**Brief:**
Each line below must be transcribed exactly, and no picture may appear in the transcription.

**Given data:**
•••

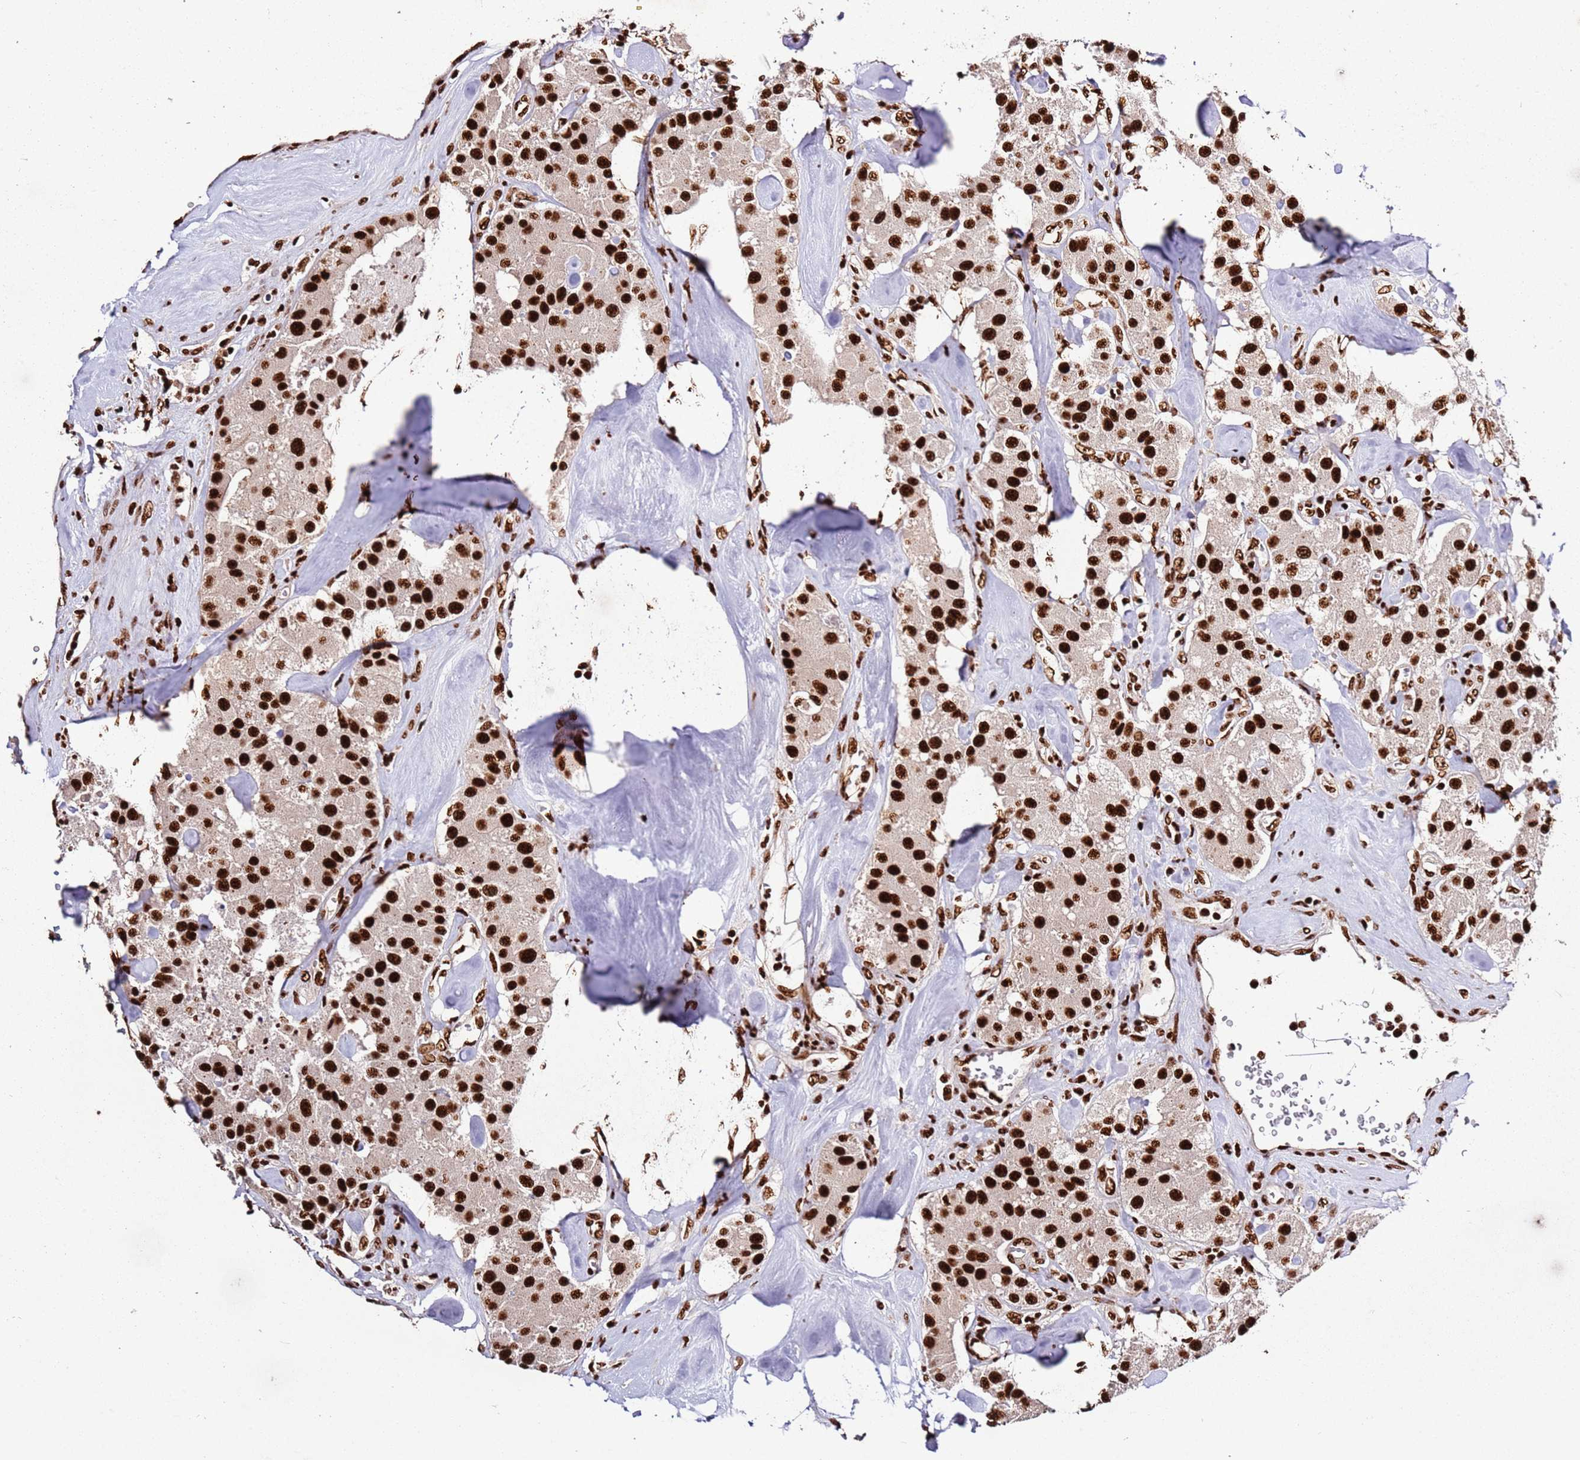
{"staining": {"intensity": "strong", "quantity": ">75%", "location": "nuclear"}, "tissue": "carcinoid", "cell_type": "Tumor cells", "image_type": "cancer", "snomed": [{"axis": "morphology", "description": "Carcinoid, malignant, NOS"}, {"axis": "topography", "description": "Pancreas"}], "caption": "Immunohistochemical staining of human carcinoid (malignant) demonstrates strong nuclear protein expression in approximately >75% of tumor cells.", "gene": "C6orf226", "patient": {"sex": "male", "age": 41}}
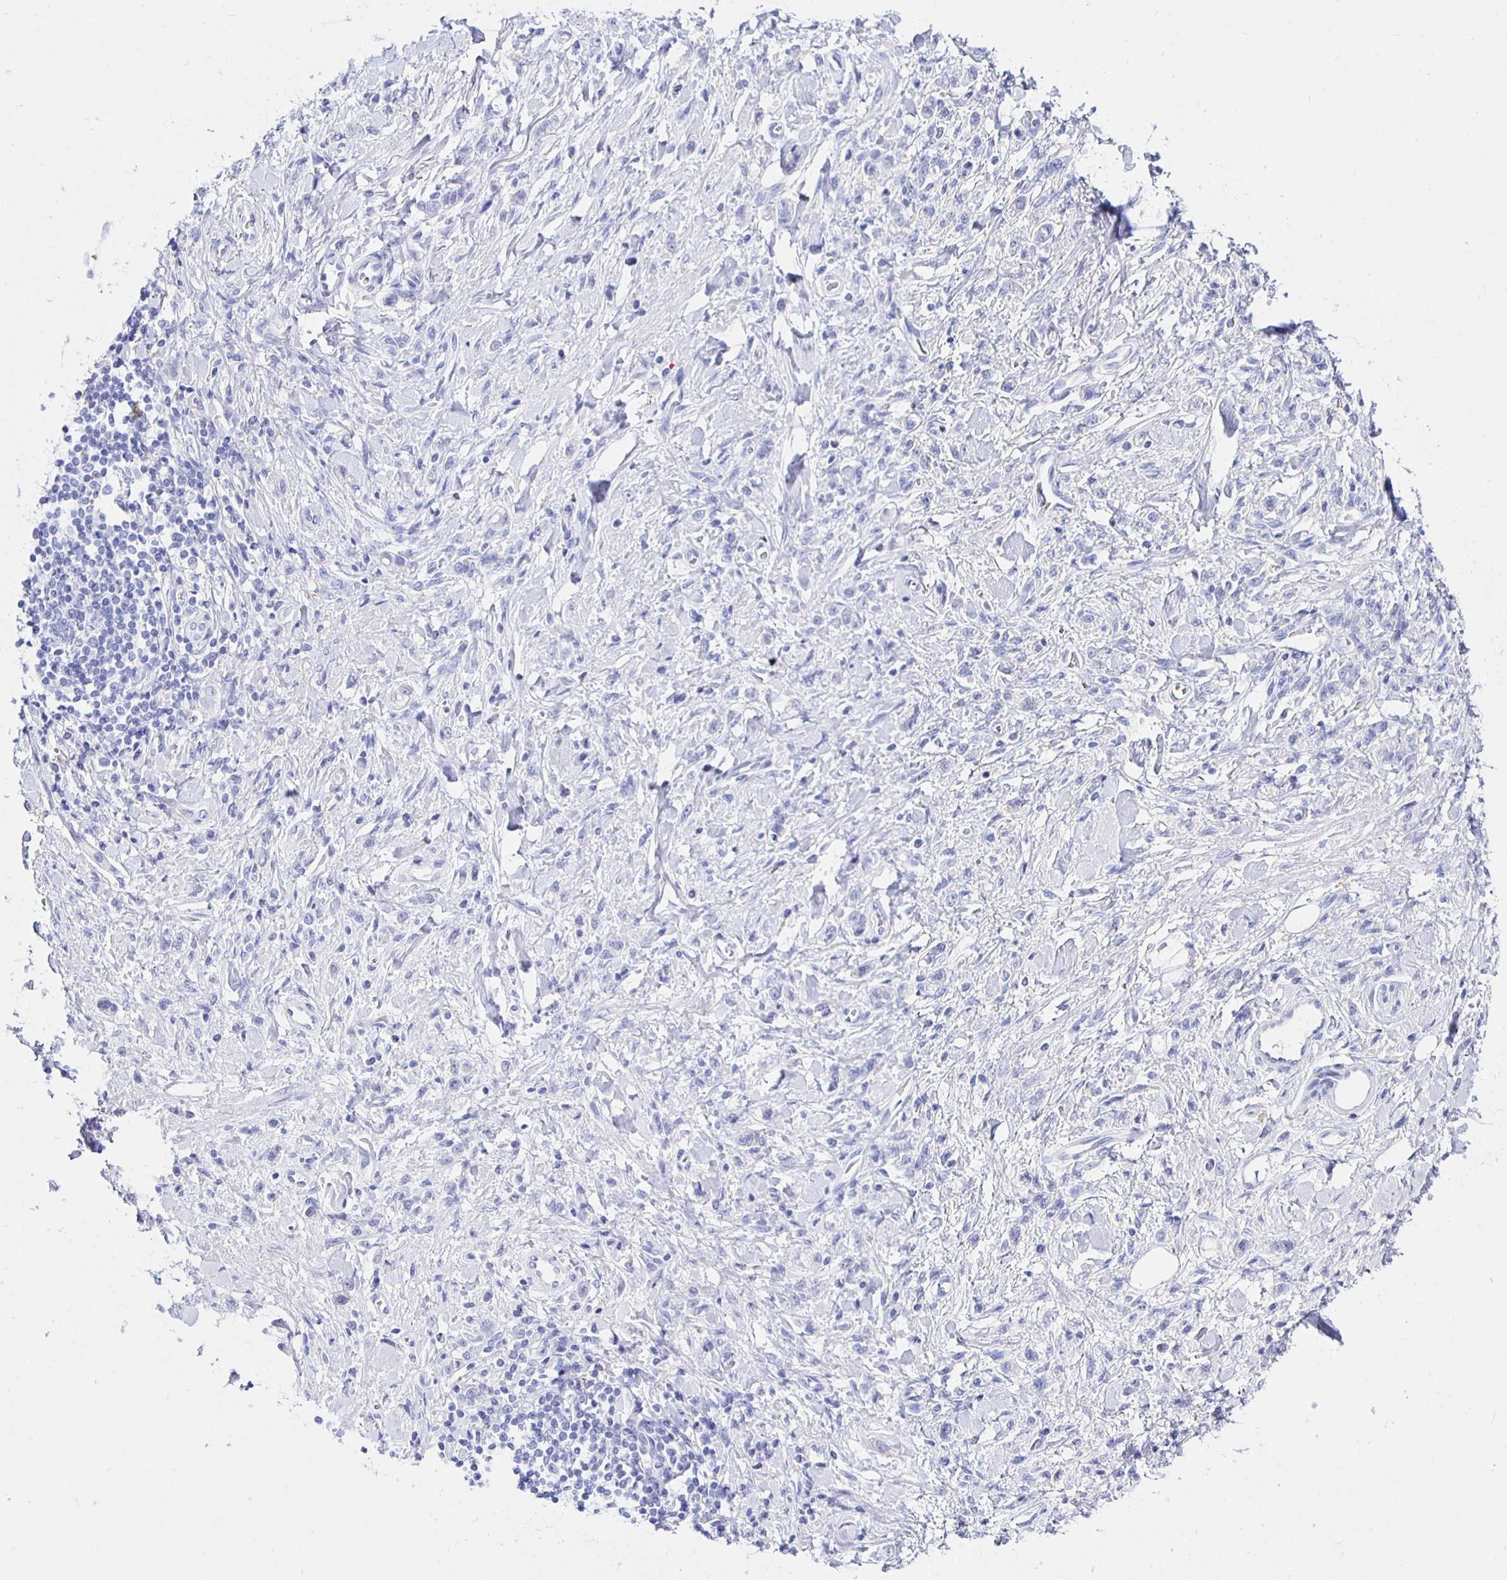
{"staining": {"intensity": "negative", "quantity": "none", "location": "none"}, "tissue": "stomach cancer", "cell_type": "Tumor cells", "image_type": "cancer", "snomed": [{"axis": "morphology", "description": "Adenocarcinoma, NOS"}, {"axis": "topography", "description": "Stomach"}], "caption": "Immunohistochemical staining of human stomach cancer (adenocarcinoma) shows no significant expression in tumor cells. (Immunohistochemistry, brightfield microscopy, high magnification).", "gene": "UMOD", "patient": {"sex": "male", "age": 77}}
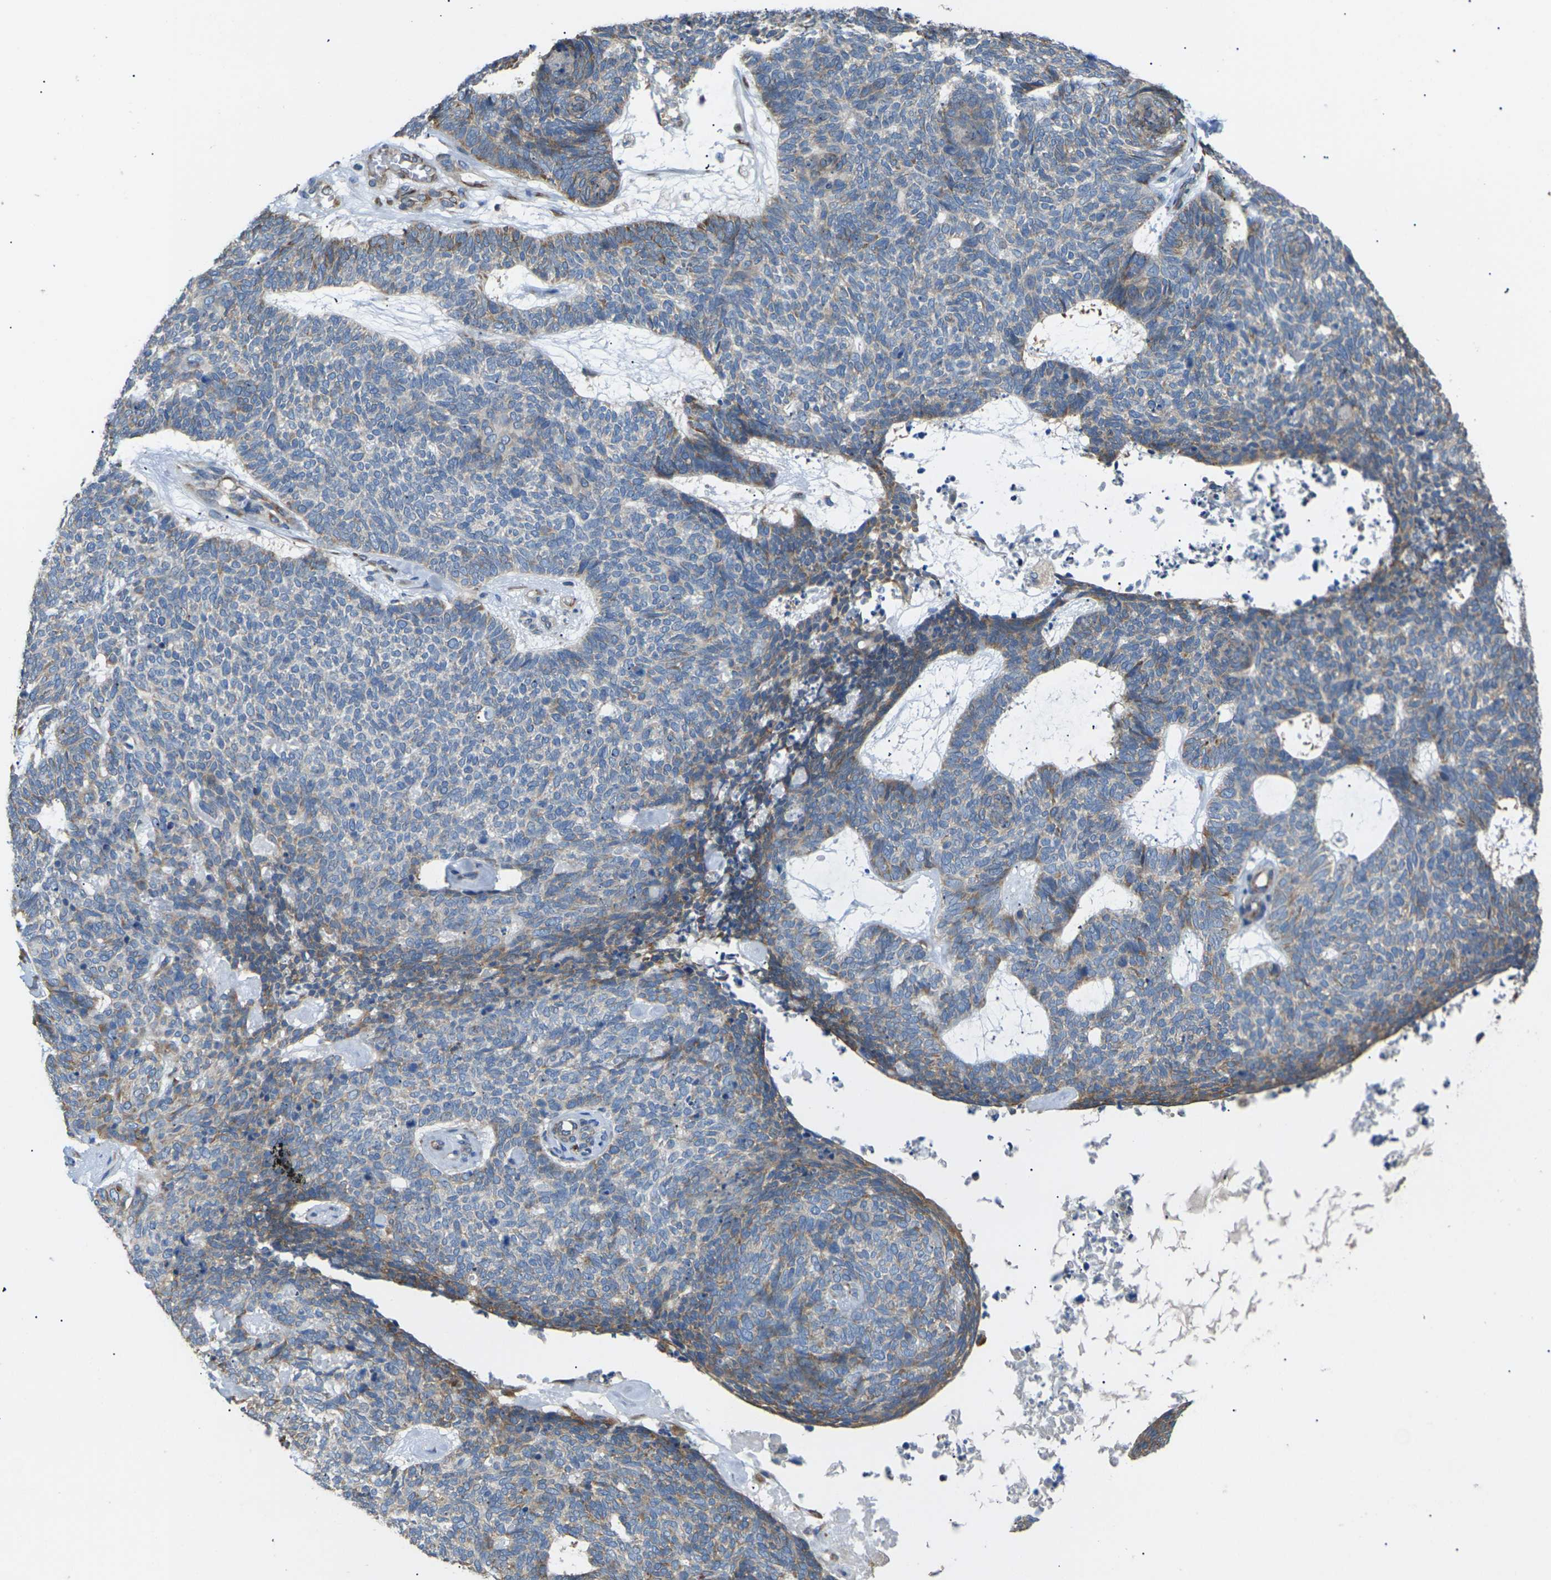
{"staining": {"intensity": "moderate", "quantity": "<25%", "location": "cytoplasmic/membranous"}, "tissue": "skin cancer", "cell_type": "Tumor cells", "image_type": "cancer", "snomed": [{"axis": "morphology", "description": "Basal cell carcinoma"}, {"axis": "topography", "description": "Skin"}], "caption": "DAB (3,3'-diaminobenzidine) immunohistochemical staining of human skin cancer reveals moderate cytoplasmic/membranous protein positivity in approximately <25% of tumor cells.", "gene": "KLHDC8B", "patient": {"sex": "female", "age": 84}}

•••

**Answer to the problem:**
{"staining": {"intensity": "strong", "quantity": ">75%", "location": "nuclear"}, "tissue": "carcinoid", "cell_type": "Tumor cells", "image_type": "cancer", "snomed": [{"axis": "morphology", "description": "Carcinoid, malignant, NOS"}, {"axis": "topography", "description": "Pancreas"}], "caption": "Immunohistochemical staining of human carcinoid (malignant) demonstrates strong nuclear protein expression in approximately >75% of tumor cells.", "gene": "C6orf226", "patient": {"sex": "male", "age": 41}}
{"staining": {"intensity": "negative", "quantity": "none", "location": "none"}, "tissue": "stomach cancer", "cell_type": "Tumor cells", "image_type": "cancer", "snomed": [{"axis": "morphology", "description": "Adenocarcinoma, NOS"}, {"axis": "topography", "description": "Stomach"}], "caption": "Immunohistochemical staining of human stomach cancer (adenocarcinoma) shows no significant expression in tumor cells. (Immunohistochemistry, brightfield microscopy, high magnification).", "gene": "UMOD", "patient": {"sex": "male", "age": 77}}
{"staining": {"intensity": "moderate", "quantity": "<25%", "location": "cytoplasmic/membranous"}, "tissue": "skin cancer", "cell_type": "Tumor cells", "image_type": "cancer", "snomed": [{"axis": "morphology", "description": "Basal cell carcinoma"}, {"axis": "topography", "description": "Skin"}], "caption": "DAB (3,3'-diaminobenzidine) immunohistochemical staining of human skin cancer reveals moderate cytoplasmic/membranous protein positivity in approximately <25% of tumor cells.", "gene": "KLHDC8B", "patient": {"sex": "female", "age": 84}}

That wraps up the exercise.